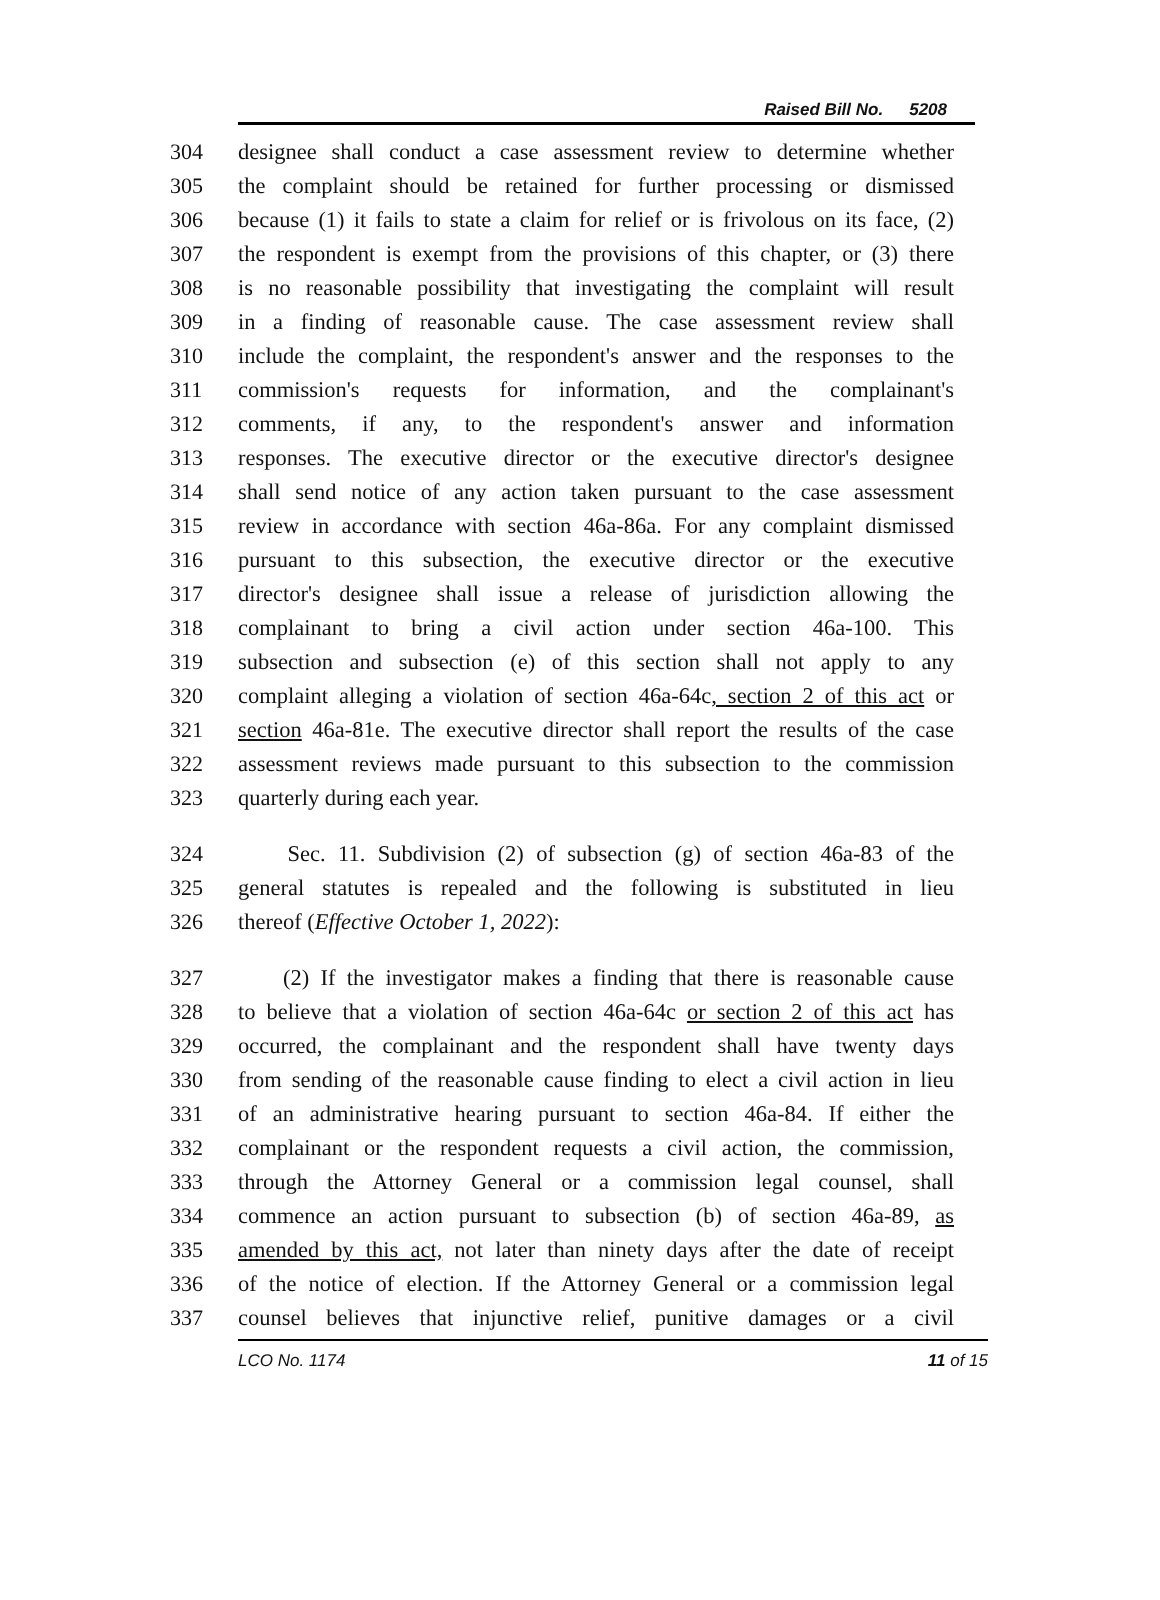Raised Bill No. 5208
304 designee shall conduct a case assessment review to determine whether
305 the complaint should be retained for further processing or dismissed
306 because (1) it fails to state a claim for relief or is frivolous on its face, (2)
307 the respondent is exempt from the provisions of this chapter, or (3) there
308 is no reasonable possibility that investigating the complaint will result
309 in a finding of reasonable cause. The case assessment review shall
310 include the complaint, the respondent's answer and the responses to the
311 commission's requests for information, and the complainant's
312 comments, if any, to the respondent's answer and information
313 responses. The executive director or the executive director's designee
314 shall send notice of any action taken pursuant to the case assessment
315 review in accordance with section 46a-86a. For any complaint dismissed
316 pursuant to this subsection, the executive director or the executive
317 director's designee shall issue a release of jurisdiction allowing the
318 complainant to bring a civil action under section 46a-100. This
319 subsection and subsection (e) of this section shall not apply to any
320 complaint alleging a violation of section 46a-64c, section 2 of this act or
321 section 46a-81e. The executive director shall report the results of the case
322 assessment reviews made pursuant to this subsection to the commission
323 quarterly during each year.
324 Sec. 11. Subdivision (2) of subsection (g) of section 46a-83 of the
325 general statutes is repealed and the following is substituted in lieu
326 thereof (Effective October 1, 2022):
327 (2) If the investigator makes a finding that there is reasonable cause
328 to believe that a violation of section 46a-64c or section 2 of this act has
329 occurred, the complainant and the respondent shall have twenty days
330 from sending of the reasonable cause finding to elect a civil action in lieu
331 of an administrative hearing pursuant to section 46a-84. If either the
332 complainant or the respondent requests a civil action, the commission,
333 through the Attorney General or a commission legal counsel, shall
334 commence an action pursuant to subsection (b) of section 46a-89, as
335 amended by this act, not later than ninety days after the date of receipt
336 of the notice of election. If the Attorney General or a commission legal
337 counsel believes that injunctive relief, punitive damages or a civil
LCO No. 1174 11 of 15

**PROMPT:** A word-for-word copy of the lines above from the one with "317 director's designee" through the one with "323 quarterly during each year.", inclusive, is the only output wanted.

**RESPONSE TO THIS EXERCISE:**
317 director's designee shall issue a release of jurisdiction allowing the
318 complainant to bring a civil action under section 46a-100. This
319 subsection and subsection (e) of this section shall not apply to any
320 complaint alleging a violation of section 46a-64c, section 2 of this act or
321 section 46a-81e. The executive director shall report the results of the case
322 assessment reviews made pursuant to this subsection to the commission
323 quarterly during each year.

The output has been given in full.